JUN 04, 2021

Tiny Bone Marrow Models Help Tailor Treatments for Platelet Disorder Patients

WRITTEN BY: Tara Fernandes

Scientists have developed miniaturized 3-dimensional bone marrow models that could help physicians to predict which patients would likely respond to therapies for blood platelet disorders.

Thrombocytopenic disorders are inherited conditions where the production of platelets—blood cells that circulate and bind when they sense blood vessel damage—are dysregulated. Patients with insufficient platelets are prone to internal hemorrhaging or uncontrolled bleeding after an injury. In these cases, patients are administered a drug called Eltrombopag.

The problem, says the study’s first author Christian Di Buduo, is that not all thrombocytopenia patients respond to Eltrombopag in the same way.

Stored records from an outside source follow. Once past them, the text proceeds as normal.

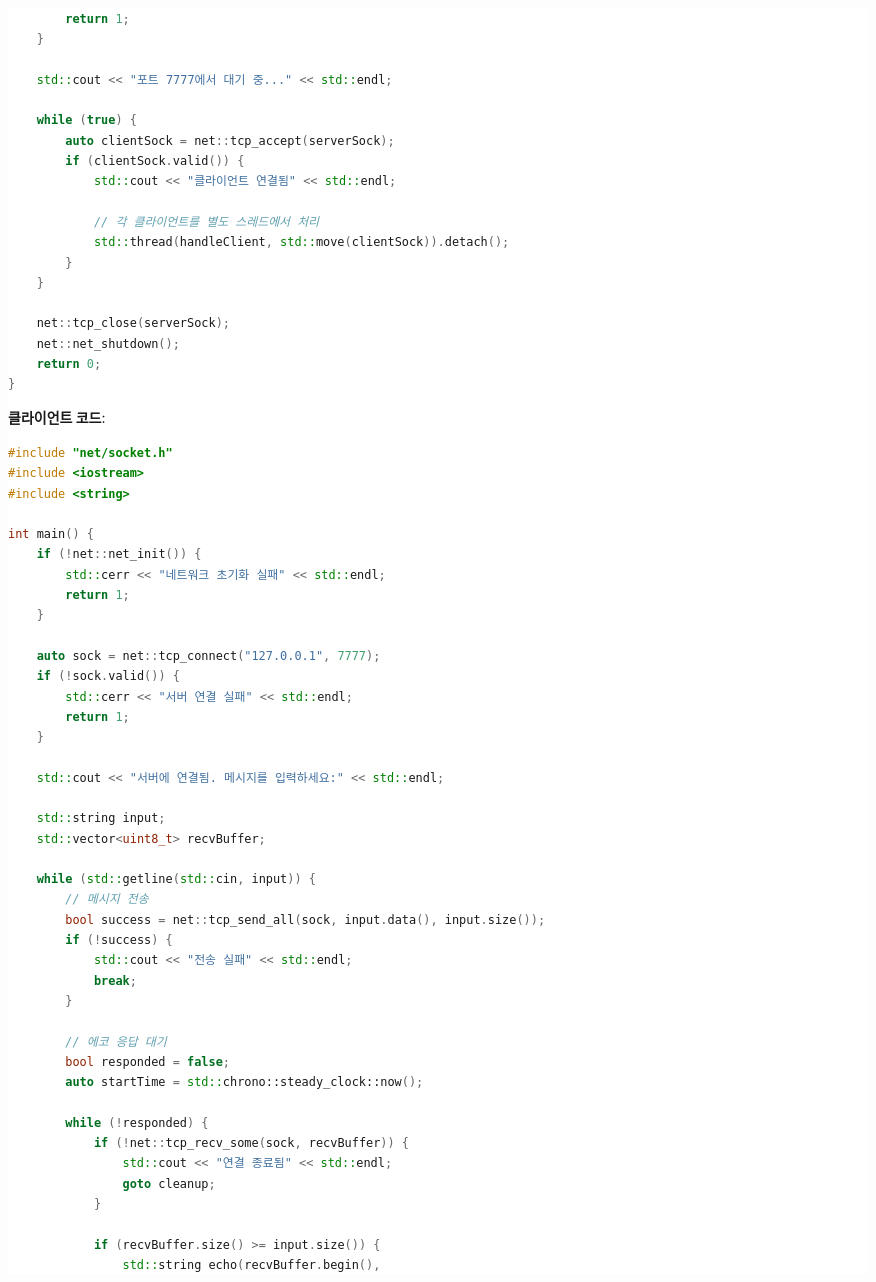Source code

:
 ```cpp
        return 1;
    }

    std::cout << "포트 7777에서 대기 중..." << std::endl;

    while (true) {
        auto clientSock = net::tcp_accept(serverSock);
        if (clientSock.valid()) {
            std::cout << "클라이언트 연결됨" << std::endl;

            // 각 클라이언트를 별도 스레드에서 처리
            std::thread(handleClient, std::move(clientSock)).detach();
        }
    }

    net::tcp_close(serverSock);
    net::net_shutdown();
    return 0;
}
```

**클라이언트 코드**:
```cpp
#include "net/socket.h"
#include <iostream>
#include <string>

int main() {
    if (!net::net_init()) {
        std::cerr << "네트워크 초기화 실패" << std::endl;
        return 1;
    }

    auto sock = net::tcp_connect("127.0.0.1", 7777);
    if (!sock.valid()) {
        std::cerr << "서버 연결 실패" << std::endl;
        return 1;
    }

    std::cout << "서버에 연결됨. 메시지를 입력하세요:" << std::endl;

    std::string input;
    std::vector<uint8_t> recvBuffer;

    while (std::getline(std::cin, input)) {
        // 메시지 전송
        bool success = net::tcp_send_all(sock, input.data(), input.size());
        if (!success) {
            std::cout << "전송 실패" << std::endl;
            break;
        }

        // 에코 응답 대기
        bool responded = false;
        auto startTime = std::chrono::steady_clock::now();

        while (!responded) {
            if (!net::tcp_recv_some(sock, recvBuffer)) {
                std::cout << "연결 종료됨" << std::endl;
                goto cleanup;
            }

            if (recvBuffer.size() >= input.size()) {
                std::string echo(recvBuffer.begin(),
```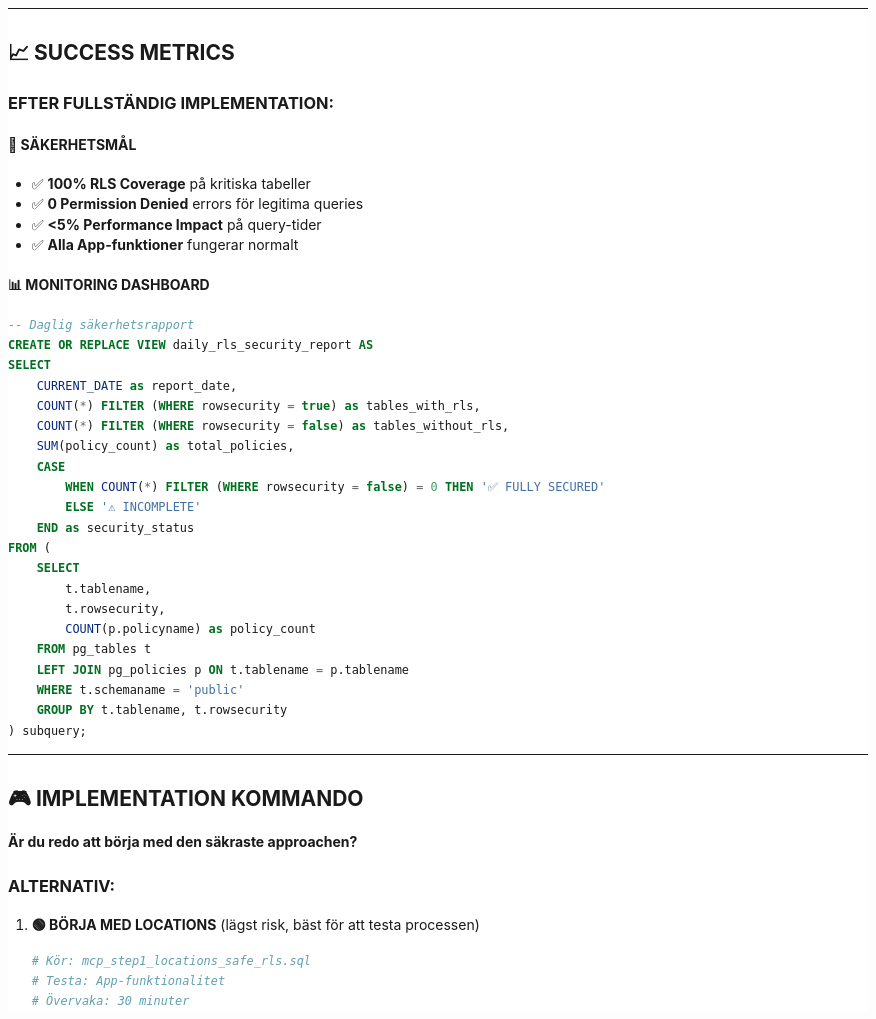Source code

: 
---

## 📈 **SUCCESS METRICS**

### **EFTER FULLSTÄNDIG IMPLEMENTATION:**

#### **🎯 SÄKERHETSMÅL**
- ✅ **100% RLS Coverage** på kritiska tabeller
- ✅ **0 Permission Denied** errors för legitima queries
- ✅ **<5% Performance Impact** på query-tider
- ✅ **Alla App-funktioner** fungerar normalt

#### **📊 MONITORING DASHBOARD**
```sql
-- Daglig säkerhetsrapport
CREATE OR REPLACE VIEW daily_rls_security_report AS
SELECT 
    CURRENT_DATE as report_date,
    COUNT(*) FILTER (WHERE rowsecurity = true) as tables_with_rls,
    COUNT(*) FILTER (WHERE rowsecurity = false) as tables_without_rls,
    SUM(policy_count) as total_policies,
    CASE 
        WHEN COUNT(*) FILTER (WHERE rowsecurity = false) = 0 THEN '✅ FULLY SECURED'
        ELSE '⚠️ INCOMPLETE'
    END as security_status
FROM (
    SELECT 
        t.tablename,
        t.rowsecurity,
        COUNT(p.policyname) as policy_count
    FROM pg_tables t
    LEFT JOIN pg_policies p ON t.tablename = p.tablename
    WHERE t.schemaname = 'public'
    GROUP BY t.tablename, t.rowsecurity
) subquery;
```

---

## 🎮 **IMPLEMENTATION KOMMANDO**

**Är du redo att börja med den säkraste approachen?**

### **ALTERNATIV:**

1. **🟢 BÖRJA MED LOCATIONS** (lägst risk, bäst för att testa processen)
   ```bash
   # Kör: mcp_step1_locations_safe_rls.sql
   # Testa: App-funktionalitet
   # Övervaka: 30 minuter
   ```
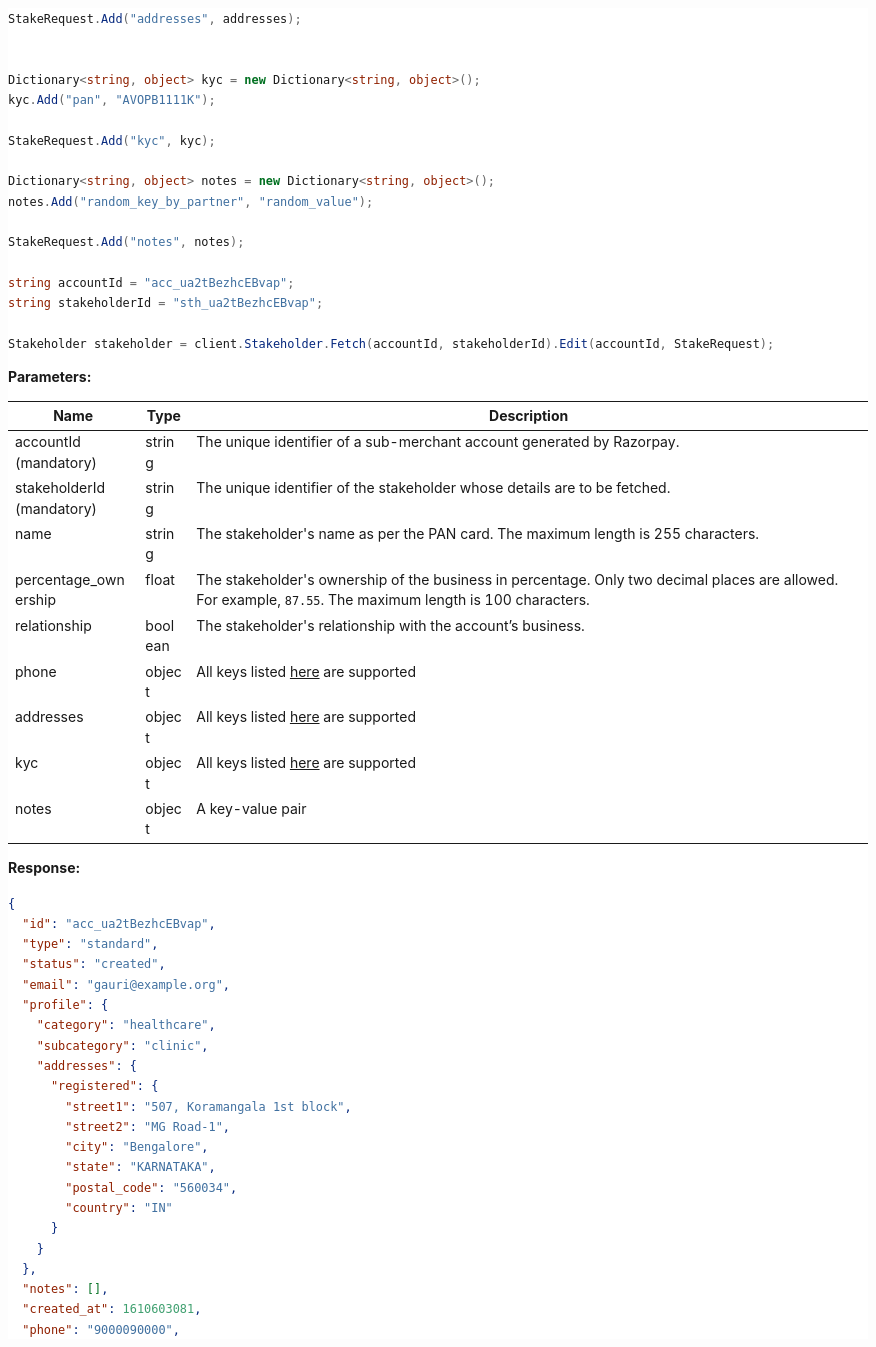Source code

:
 ```C#
StakeRequest.Add("addresses", addresses);


Dictionary<string, object> kyc = new Dictionary<string, object>();
kyc.Add("pan", "AVOPB1111K");

StakeRequest.Add("kyc", kyc);

Dictionary<string, object> notes = new Dictionary<string, object>();
notes.Add("random_key_by_partner", "random_value");

StakeRequest.Add("notes", notes);

string accountId = "acc_ua2tBezhcEBvap";
string stakeholderId = "sth_ua2tBezhcEBvap";

Stakeholder stakeholder = client.Stakeholder.Fetch(accountId, stakeholderId).Edit(accountId, StakeRequest);
```

**Parameters:**

| Name          | Type        | Description                                 |
|---------------|-------------|---------------------------------------------|
| accountId (mandatory) | string   | The unique identifier of a sub-merchant account generated by Razorpay.  |
| stakeholderId (mandatory) | string      | The unique identifier of the stakeholder whose details are to be fetched. |
| name          | string      |  The stakeholder's name as per the PAN card. The maximum length is 255 characters.   |
| percentage_ownership | float | The stakeholder's ownership of the business in percentage. Only two decimal places are allowed. For example, `87.55`. The maximum length is 100 characters. |
| relationship         | boolean      | The stakeholder's relationship with the account’s business. |
| phone         | object      | All keys listed [here](https://razorpay.com/docs/api/partners/stakeholder/#update-a-stakeholder) are supported |         
| addresses         | object      | All keys listed [here](https://razorpay.com/docs/api/partners/stakeholder/#update-a-stakeholder) are supported |    
| kyc         | object      | All keys listed [here](https://razorpay.com/docs/api/partners/stakeholder/#update-a-stakeholder) are supported |      
| notes | object  | A key-value pair  |   

**Response:**
```json
{
  "id": "acc_ua2tBezhcEBvap",
  "type": "standard",
  "status": "created",
  "email": "gauri@example.org",
  "profile": {
    "category": "healthcare",
    "subcategory": "clinic",
    "addresses": {
      "registered": {
        "street1": "507, Koramangala 1st block",
        "street2": "MG Road-1",
        "city": "Bengalore",
        "state": "KARNATAKA",
        "postal_code": "560034",
        "country": "IN"
      }
    }
  },
  "notes": [],
  "created_at": 1610603081,
  "phone": "9000090000",
```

Di Buduo and their team created a miniature tissue-engineered model of the human bone marrow which consisted of a silk protein scaffold housing patient-derived bone marrow cells. "This device is a significant improvement over previous models, requiring only a very small sample of blood to recreate platelet production," Di Buduo said.

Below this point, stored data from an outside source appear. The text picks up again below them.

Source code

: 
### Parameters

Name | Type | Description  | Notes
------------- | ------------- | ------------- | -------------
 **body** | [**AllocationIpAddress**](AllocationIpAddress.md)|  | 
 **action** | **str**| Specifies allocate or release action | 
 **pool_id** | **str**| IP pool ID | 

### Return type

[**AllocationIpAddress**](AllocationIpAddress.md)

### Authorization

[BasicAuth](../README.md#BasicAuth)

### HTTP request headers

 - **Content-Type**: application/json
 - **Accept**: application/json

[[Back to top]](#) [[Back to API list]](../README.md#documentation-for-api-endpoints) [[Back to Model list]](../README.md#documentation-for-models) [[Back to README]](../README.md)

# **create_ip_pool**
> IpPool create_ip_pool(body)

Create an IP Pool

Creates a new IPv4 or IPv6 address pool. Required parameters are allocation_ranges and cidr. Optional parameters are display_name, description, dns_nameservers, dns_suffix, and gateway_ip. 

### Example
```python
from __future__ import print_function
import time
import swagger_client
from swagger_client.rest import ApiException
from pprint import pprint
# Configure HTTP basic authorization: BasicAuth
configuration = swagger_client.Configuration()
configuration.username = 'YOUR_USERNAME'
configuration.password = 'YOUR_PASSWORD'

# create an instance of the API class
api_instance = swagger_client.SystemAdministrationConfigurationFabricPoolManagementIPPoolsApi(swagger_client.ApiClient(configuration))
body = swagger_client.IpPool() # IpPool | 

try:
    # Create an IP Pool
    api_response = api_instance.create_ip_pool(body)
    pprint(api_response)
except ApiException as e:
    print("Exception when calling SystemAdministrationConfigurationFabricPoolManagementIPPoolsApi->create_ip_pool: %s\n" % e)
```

“Patients with the same apparent form of thrombocytopenia may respond differently to the treatment,” wrote the authors. “We describe a miniaturized bone marrow tissue model that provides a screening bioreactor for personalized, pre-treatment response prediction to eltrombopag for individual patients. Using silk fibroin, a 3D bone marrow niche was developed that reproduces platelet biogenesis.”

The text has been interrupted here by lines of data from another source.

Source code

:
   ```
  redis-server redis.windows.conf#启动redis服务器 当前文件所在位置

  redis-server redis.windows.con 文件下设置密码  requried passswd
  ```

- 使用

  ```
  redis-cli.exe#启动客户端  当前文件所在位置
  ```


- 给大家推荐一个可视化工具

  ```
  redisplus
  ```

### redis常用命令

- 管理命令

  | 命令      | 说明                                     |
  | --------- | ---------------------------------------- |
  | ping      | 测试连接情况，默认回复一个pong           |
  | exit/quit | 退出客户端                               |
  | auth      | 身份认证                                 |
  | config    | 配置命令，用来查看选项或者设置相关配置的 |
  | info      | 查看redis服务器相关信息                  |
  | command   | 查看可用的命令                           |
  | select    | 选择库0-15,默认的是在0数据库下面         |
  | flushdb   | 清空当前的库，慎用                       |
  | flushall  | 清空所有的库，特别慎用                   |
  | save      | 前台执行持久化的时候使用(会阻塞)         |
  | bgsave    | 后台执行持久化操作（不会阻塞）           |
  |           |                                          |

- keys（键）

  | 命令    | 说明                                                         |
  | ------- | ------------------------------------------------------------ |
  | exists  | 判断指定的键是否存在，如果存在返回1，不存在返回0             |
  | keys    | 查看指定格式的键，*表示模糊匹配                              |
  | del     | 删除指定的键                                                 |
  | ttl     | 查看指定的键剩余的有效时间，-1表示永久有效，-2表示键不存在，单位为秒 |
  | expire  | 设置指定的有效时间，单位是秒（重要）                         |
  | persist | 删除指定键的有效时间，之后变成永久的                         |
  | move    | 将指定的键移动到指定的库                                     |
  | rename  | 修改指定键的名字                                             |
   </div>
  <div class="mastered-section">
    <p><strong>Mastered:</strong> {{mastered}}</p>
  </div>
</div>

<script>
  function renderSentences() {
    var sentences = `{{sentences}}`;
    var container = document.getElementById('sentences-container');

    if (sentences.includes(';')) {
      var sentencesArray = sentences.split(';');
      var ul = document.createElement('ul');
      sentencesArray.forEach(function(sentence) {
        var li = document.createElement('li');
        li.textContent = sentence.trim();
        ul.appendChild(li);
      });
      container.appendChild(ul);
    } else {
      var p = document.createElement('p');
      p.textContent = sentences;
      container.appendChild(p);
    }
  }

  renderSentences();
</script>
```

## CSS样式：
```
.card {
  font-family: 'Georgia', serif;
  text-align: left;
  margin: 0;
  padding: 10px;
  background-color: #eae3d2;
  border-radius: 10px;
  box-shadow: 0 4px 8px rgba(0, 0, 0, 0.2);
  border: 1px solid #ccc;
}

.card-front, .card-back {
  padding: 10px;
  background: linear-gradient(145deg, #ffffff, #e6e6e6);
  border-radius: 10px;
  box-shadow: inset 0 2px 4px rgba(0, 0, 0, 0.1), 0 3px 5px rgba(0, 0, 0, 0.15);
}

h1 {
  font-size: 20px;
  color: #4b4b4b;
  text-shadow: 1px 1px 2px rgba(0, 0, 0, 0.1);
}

To validate their model, they obtained samples from a patient previously treated with Eltrombopag and showed that the number of platelets produced in the bone marrow cultures matched the patient’s response.

According to Di Buduo and colleagues, this development can help clinicians tailor platelet disorder treatments, making sure patients’ conditions are managed more effectively. In addition, they say that this model also represents a research tool that could pave the way for new and improved therapies to manage platelet disorders in the future.